Extract 8-12 genuine user questions per category. These replace the formulaic FAQ questions across all pages in the category — each individual page will use the 4-5 most relevant to that specific material.

Track 6: Unusual effects specific to this category

At least 2 unusual or non-obvious effects documented in primary literature:

"laser cleaning" [category material] "unexpected" OR "anomalous" OR "surprising"
"laser cleaning" [category material] subsurface OR microstructure OR fatigue

Data sufficiency check and output format

Read references/output-format.md before saving — it contains the full JSON schema, data sufficiency thresholds (min 3 quantitative sources, 6 FAQ questions, 1 unusual effect), and the mandatory real-URL requirement for all source: fields.

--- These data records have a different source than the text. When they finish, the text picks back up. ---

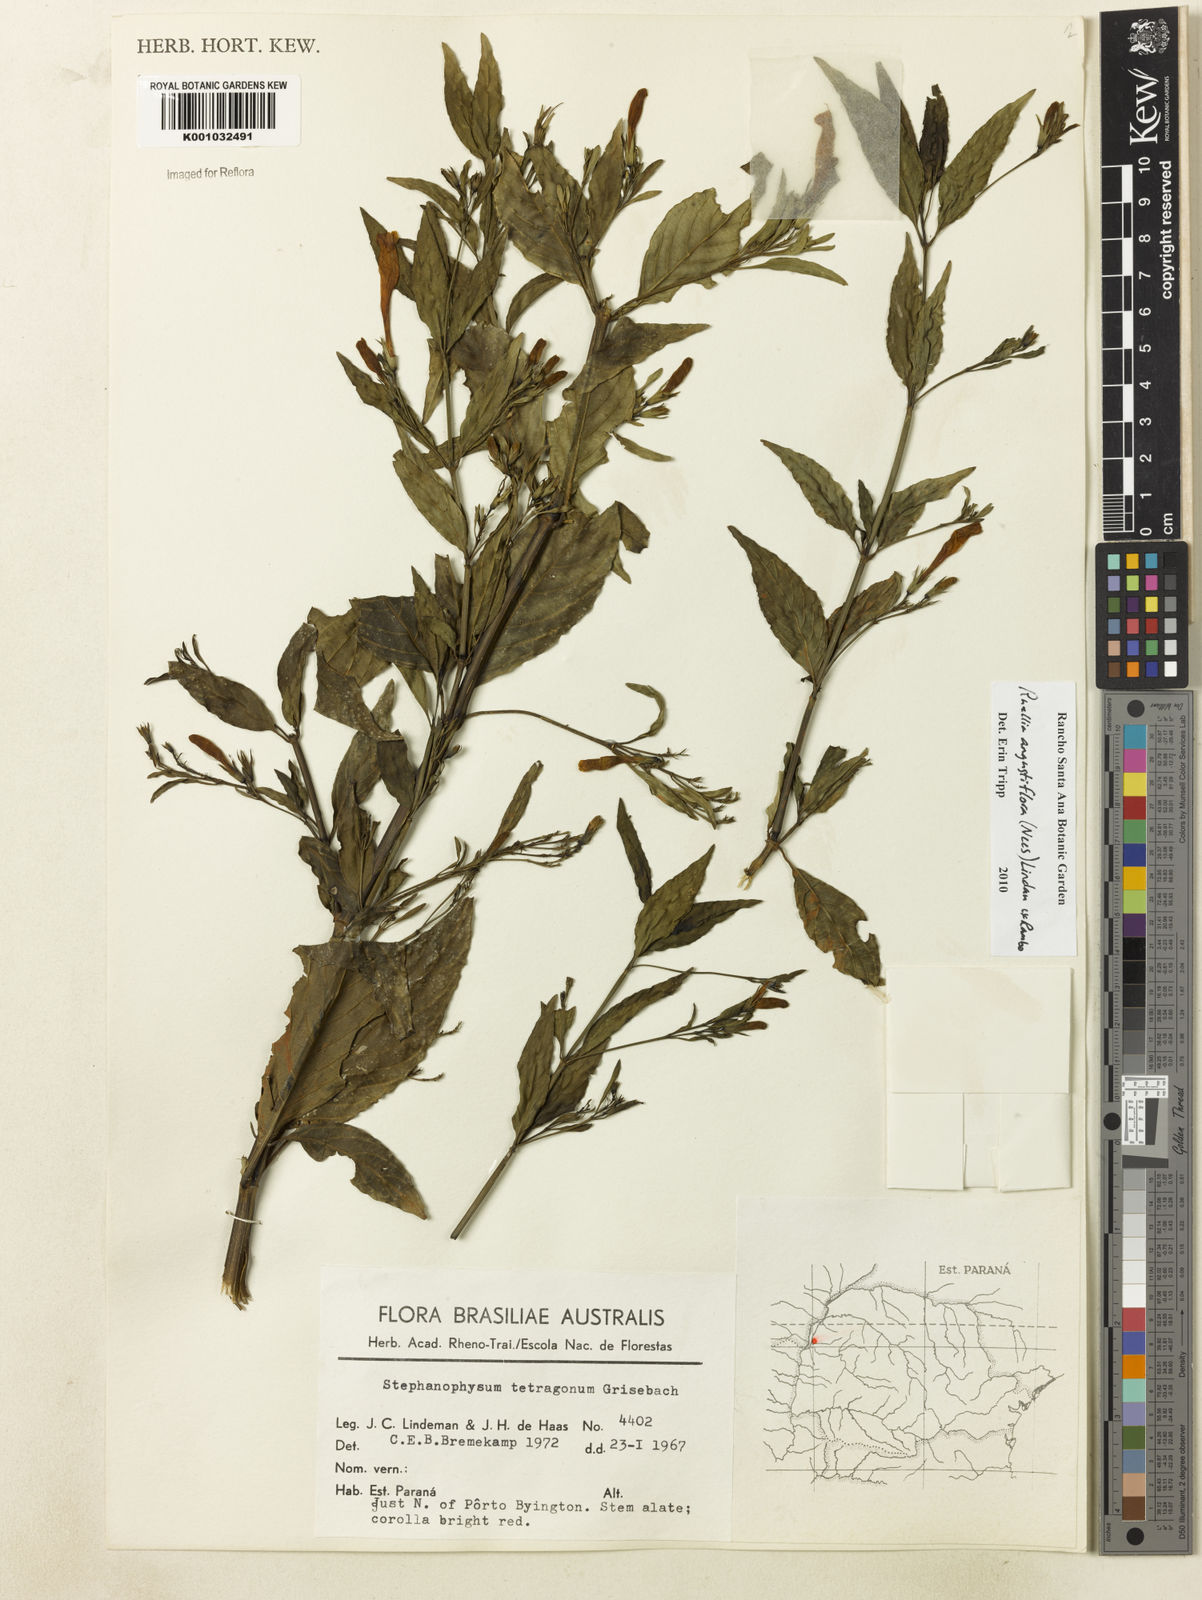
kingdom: Plantae
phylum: Tracheophyta
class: Magnoliopsida
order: Lamiales
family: Acanthaceae
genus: Ruellia
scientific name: Ruellia angustiflora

Save to: data/research/category-data/[category]-[subcategory]-[YYYY-MM-DD].json

After saving, confirm: pages this applies to, dataCard values sourced/corrected/flagged, diverse FAQ questions found, unusual effects documented, machineSettings confirmed as material-specific or flagged as generic.

How this feeds page updates

When zbeam-page-updater runs on an individual page in this category, it loads this package first. The package tells it:

Which dataCard values are now attributed (add source field to each metric)
Which values need correction (update the value and add source)
Which FAQ questions to use (drawn from diverseFAQQuestions, selecting the 4-5 most relevant to this specific material)
Which unusual effect to include in the properties description
Which standards to reference if applicable

This means the full research pipeline doesn't need to re-run per page — the category package is the research, and the page updater applies it.